### [Work instructions]
Start to finish, retype the entries exactly while omitting the pictures.

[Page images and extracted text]
===

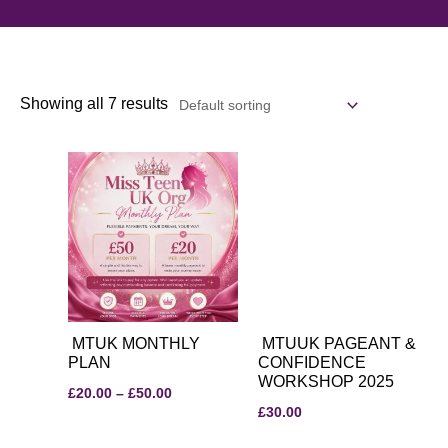
Showing all 7 results
Price
range:
£20.00
through
£50.00
MTUK MONTHLY
MTUUK PAGEANT &
PLAN
CONFIDENCE
WORKSHOP 2025
£
20.00
–
£
50.00
£
30.00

===

### [Response to this exercise]
Showing all 7 results
Price
range:
£20.00
through
£50.00
MTUK MONTHLY
MTUUK PAGEANT &
PLAN
CONFIDENCE
WORKSHOP 2025
£
20.00
–
£
50.00
£
30.00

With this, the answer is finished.